A small minority of politicians, among whom Mr. Kuria features, have resorted to tribal incitement to prevent passage of the Constitution to protect ill-gotten wealth and power. There are men and women of goodwill who have genuine reservations about some aspect of the Constitution, but there is a small cabal which opposes it to protect their privileges through protecting the status quo.
It is the same approach that the people have adopted on the political front. They do not want their parties to be divisive and to be ethnically partisan, nor do they want their parties to be identified with any particular community. There is rightly great competition as political parties try to woo voters to their banner, but in a country as diverse as Kenya, with no community constituting a majority, only a political party seeking to provide sectarian leadership would want to exclude any community from its umbrella.
Kenyans know that ODM is not such a party.

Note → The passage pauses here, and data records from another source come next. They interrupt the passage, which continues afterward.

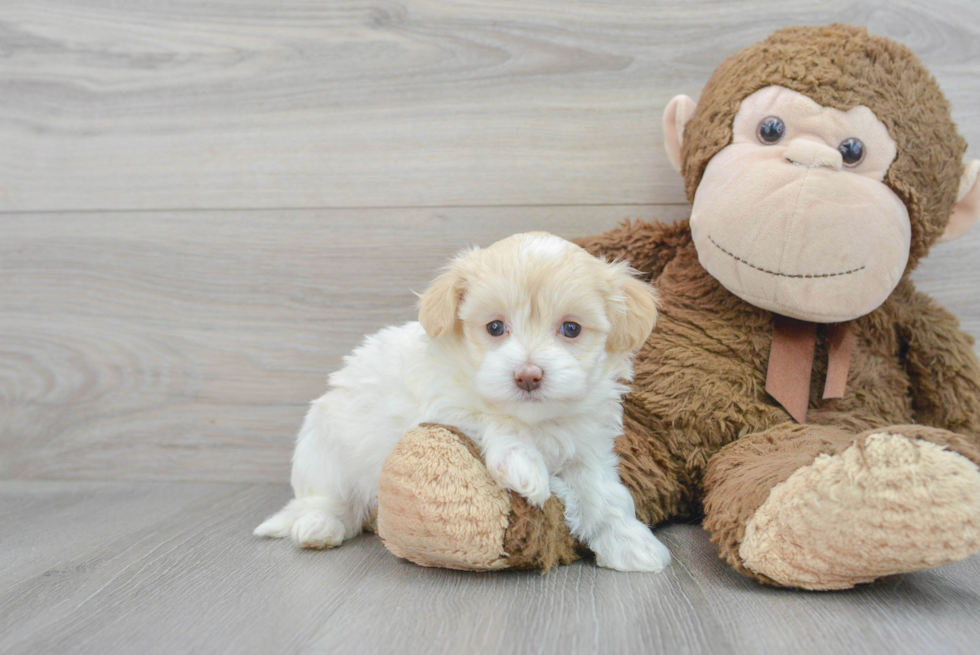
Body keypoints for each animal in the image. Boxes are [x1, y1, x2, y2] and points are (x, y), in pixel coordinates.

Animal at [256, 233, 672, 572]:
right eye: (495, 327)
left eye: (571, 329)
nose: (528, 375)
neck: (537, 420)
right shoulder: (443, 405)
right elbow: (492, 419)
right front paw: (526, 467)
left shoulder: (588, 450)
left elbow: (605, 496)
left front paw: (630, 543)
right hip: (323, 452)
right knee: (328, 500)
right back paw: (318, 526)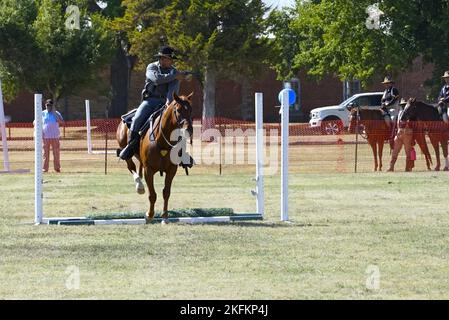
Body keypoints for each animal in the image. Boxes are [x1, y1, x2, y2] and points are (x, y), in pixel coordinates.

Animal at [115, 92, 192, 222]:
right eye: (178, 110)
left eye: (191, 109)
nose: (189, 130)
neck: (162, 140)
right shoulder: (149, 170)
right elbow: (152, 195)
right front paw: (149, 215)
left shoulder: (171, 170)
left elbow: (166, 192)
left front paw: (165, 217)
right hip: (126, 151)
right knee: (131, 166)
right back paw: (139, 186)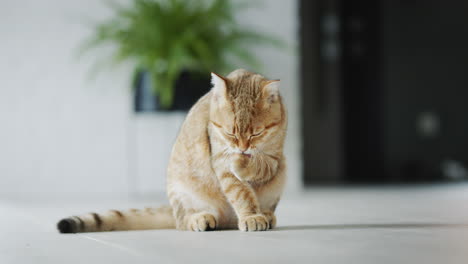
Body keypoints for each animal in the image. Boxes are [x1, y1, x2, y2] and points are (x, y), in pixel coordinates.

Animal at [56, 69, 288, 232]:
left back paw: (267, 215)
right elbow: (241, 192)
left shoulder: (276, 157)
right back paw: (201, 218)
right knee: (183, 221)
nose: (241, 148)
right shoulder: (221, 161)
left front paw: (243, 165)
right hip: (181, 192)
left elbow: (261, 166)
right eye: (230, 132)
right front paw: (250, 215)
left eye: (256, 133)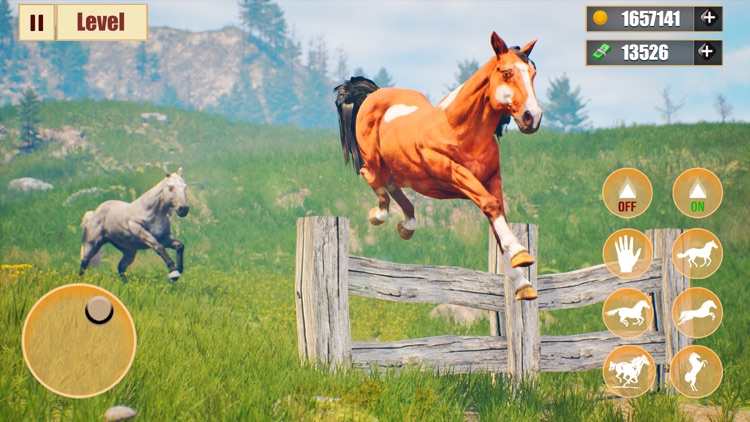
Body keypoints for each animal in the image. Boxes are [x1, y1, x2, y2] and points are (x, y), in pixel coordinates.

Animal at [334, 32, 542, 301]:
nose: (532, 117)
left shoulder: (492, 179)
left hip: (400, 169)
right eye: (506, 73)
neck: (457, 128)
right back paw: (380, 215)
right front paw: (521, 254)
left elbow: (498, 221)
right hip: (374, 160)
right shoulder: (455, 174)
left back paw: (407, 224)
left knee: (390, 182)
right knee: (371, 176)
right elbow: (491, 206)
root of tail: (373, 95)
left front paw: (522, 284)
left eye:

It is the country’s largest political entity, with more than twice as many Members of Parliament than its closest rival. Its political representation is also dispersed more nationally than any other party’s. That this is so is in part the result of the Prime Minister’s own long history of commitment to nationalist and indeed Pan African ideals.
In any event, as ODM leader, it would be suicidal for him to be inciting against ANY community. The same applies to him as MP for Langata, which is one of the country’s most ethnically diverse constituencies in the nation and whose seat he won with strong support from all communities.
In his incitement accusation, Mr. Kuria does not quote a single sentence that the PM might have used to incite the Kalenjin, exposing his crude attempt to demonise the PM without cause. He quotes only one word the PM used, “peremende” (sweets), claiming that when the PM said these were being offered to the Kalenjin by those they were fighting in the 2007 election, he was referring to ethnic fighting! Mr. Kuria seems to have forgotten that the 2007 election was “fought” between two political parties, ODM and PNU, not between communities living in the Rift Valley.
It was that momentous election struggle that the PM was referring to in the interview, a struggle that ODM decisively won but in which all communities, including Mr. Kuria’s, voted in large numbers for both parties.
As is now becoming clear in all parts of the country, the effect of the huge national reconciliation drive that we embarked upon two years ago is already being felt. Kenyans will not be so easily fooled by Mr. Kuria’s kind of ethnic incitement.